Photo-Sharing Site Focuses On Pros

Tabblo has turned its focus toward creative professionals who need IT infrastructure help to build professional portfolios.

Laurie Sullivan, Contributor

July 7, 2006

3 Min Read

Tabblo Inc. plans to officially launch Monday with a crop of new services and features it hopes will entice business professionals to do more than upload digital photos online.

The tools will enable users to arrange photos into pre-designed layouts or design the look of the page themselves, adjust size and crop images, and order prints and posters. The features let anyone drag-and-drop images, move them around the page, and add descriptions. Users also have the option to post photos to blogs and share hyperlinks.

Tabblo first marketed to young urban moms, social butterflies who live hours online. Now the focus has turned toward creative professionals that lack a place and expertise to build professional portfolios. "Many of the professionals don't have the IT infrastructure or the know how to build a portfolio site," said Tabblo CEO Antonio Rodriguez.

There are plans to launch a feature to let users e-mail or send photos via multimedia message service (MMS) directly to Tabblo from a camera phone.

"The really smart guys will take a picture at an unexpected event with a camera phone and upload it on the Internet for people to visualize immediately to quickly attract interest," said Andrew Rollert, founder and CEO of SpotScout Inc., a startup offering a mobile application that helps people find parking spaces before they reach their destination. "Say, for example, I just happen to walk out of my apartment building in the city and pass Bono from U2 going up my front stairs."

The Web site, packed with Asynchronous JavaScript and XML (Ajax) capabilities, will eventually let Tabblo deliver capabilities focused on tighter collaboration and authoring with other sites, Rodriguez said.

And as Tabblo begins to build on its existing "tens of thousands" of user base, Boston Data Center, which hosts Tabblo's servers, has the ability to add storage space capacity as required.
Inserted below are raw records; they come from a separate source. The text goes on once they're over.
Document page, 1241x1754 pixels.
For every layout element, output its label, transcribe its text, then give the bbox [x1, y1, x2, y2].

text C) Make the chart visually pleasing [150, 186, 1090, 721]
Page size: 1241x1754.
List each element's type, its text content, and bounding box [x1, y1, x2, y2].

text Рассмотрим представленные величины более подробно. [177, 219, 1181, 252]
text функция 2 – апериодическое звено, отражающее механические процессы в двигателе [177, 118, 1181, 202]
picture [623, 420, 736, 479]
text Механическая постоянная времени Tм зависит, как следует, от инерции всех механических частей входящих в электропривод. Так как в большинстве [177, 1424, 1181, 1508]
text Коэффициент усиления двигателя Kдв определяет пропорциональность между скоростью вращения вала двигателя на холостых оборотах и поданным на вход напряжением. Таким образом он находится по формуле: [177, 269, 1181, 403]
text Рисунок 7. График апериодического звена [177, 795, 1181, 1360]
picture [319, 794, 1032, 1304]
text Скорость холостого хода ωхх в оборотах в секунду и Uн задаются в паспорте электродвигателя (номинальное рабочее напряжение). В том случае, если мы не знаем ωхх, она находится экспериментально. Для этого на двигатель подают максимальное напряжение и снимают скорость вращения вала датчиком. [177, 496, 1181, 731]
Rodriguez said "the moment a bank of servers reaches 50-percent utilization, which would lower the response time for most sites, we can add a bank of servers."

Consumers won't see Web-based advertising on Tabblo. Instead, Rodriguez plans to generate revenue from selling posters and prints, and eventually postcards, calendars, and books. There's a chance users could see co-branding deals with camera manufacturers.

But Tabblo faces tons of competition. To name a few, there's Yahoo Flickr and Yahoo Photos, Google Picasa 2, Kodak's EasyShare Gallery, Hewlett-Packard's Snapfish, Sony's ImageStation, Photobucket and Shutterfly. These sites allow users to search and share photos.

Google and Yahoo in May ran the Web's most popular photo-searching sites, with 273,881 and 66,102, respectively, according to Nielsen/NetRatings Inc.

Many of the users also post photos to other sites. Tabblo integrates with Google's Picasa and Yahoo's Flickr services. Preset access requirements allow users to view pictures in any of the three online photo sites. A similar same agreement will let users access shared images through Yahoo Photos.

Rodriguez said the company's strengths are more than search, but rather giving users a more professional-looking method to display images and collaboration. The site has been in development for one year and in beta testing since May 15.